Task requirements: Can you copy every one of the lines below word for word, leaving the pictures out of your answer?

Entries supplied:
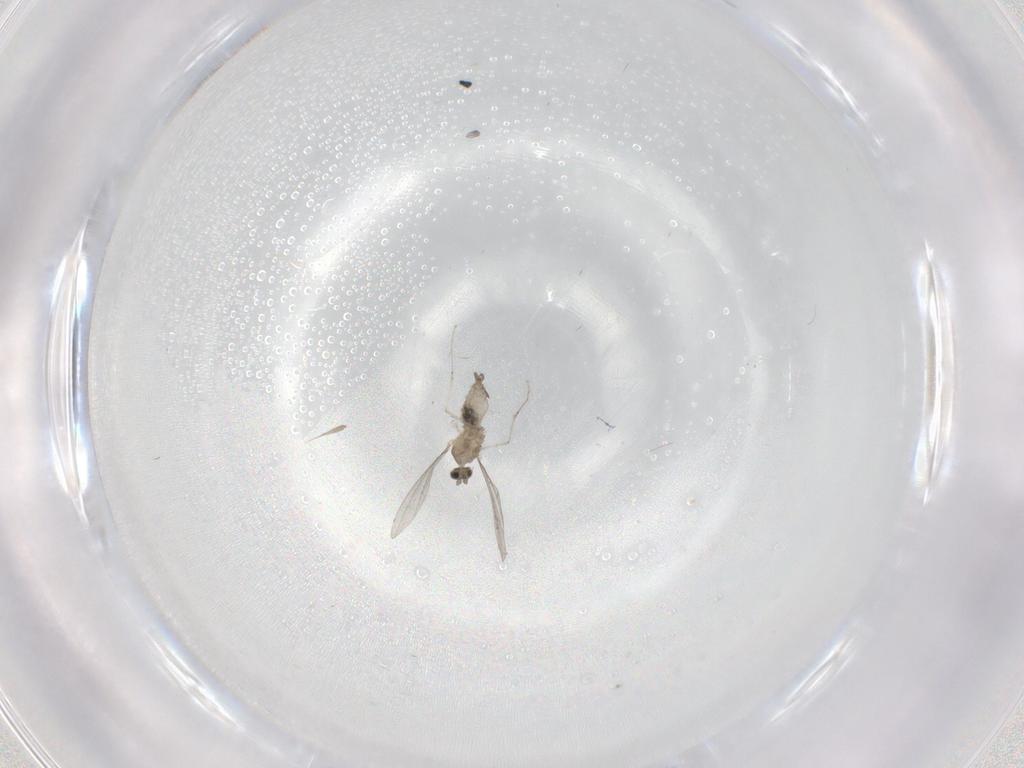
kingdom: Animalia
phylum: Arthropoda
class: Insecta
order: Diptera
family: Cecidomyiidae
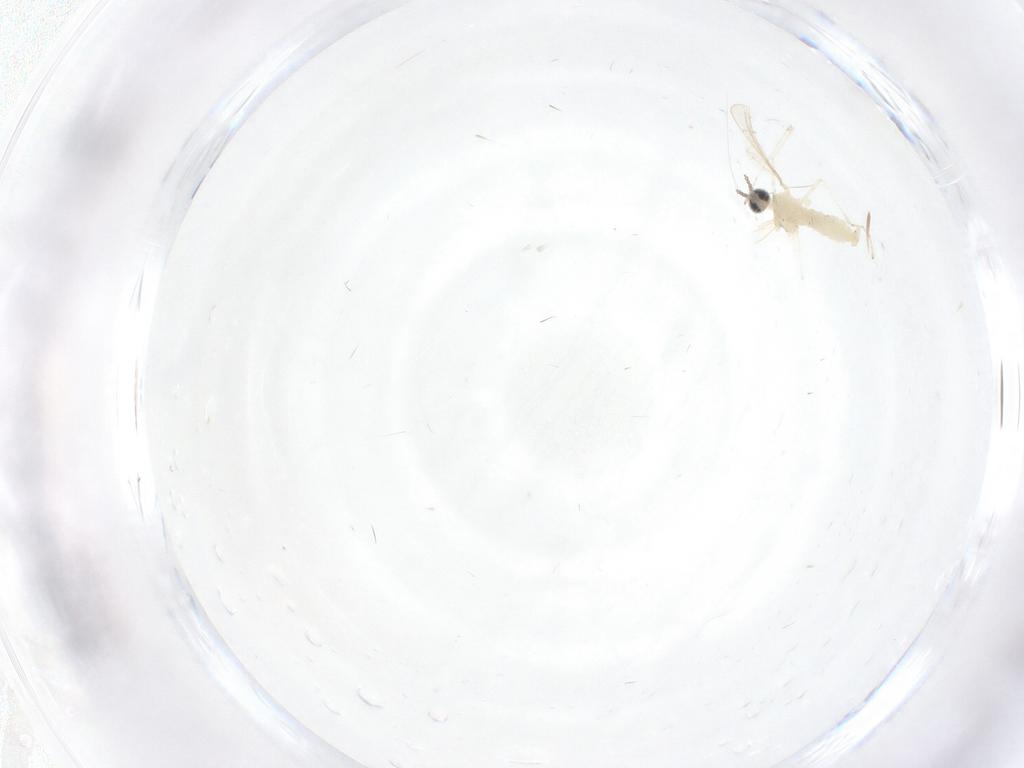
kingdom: Animalia
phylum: Arthropoda
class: Insecta
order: Diptera
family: Cecidomyiidae
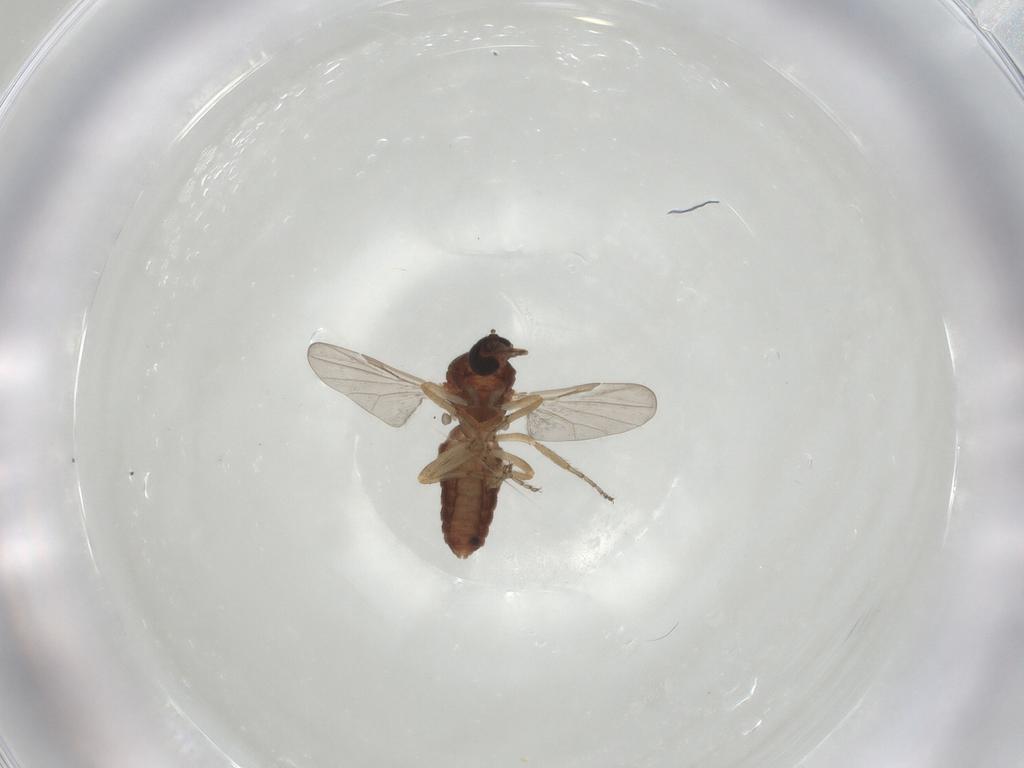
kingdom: Animalia
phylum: Arthropoda
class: Insecta
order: Diptera
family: Ceratopogonidae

Complete response:
kingdom: Animalia
phylum: Arthropoda
class: Insecta
order: Diptera
family: Cecidomyiidae
kingdom: Animalia
phylum: Arthropoda
class: Insecta
order: Diptera
family: Cecidomyiidae
kingdom: Animalia
phylum: Arthropoda
class: Insecta
order: Diptera
family: Ceratopogonidae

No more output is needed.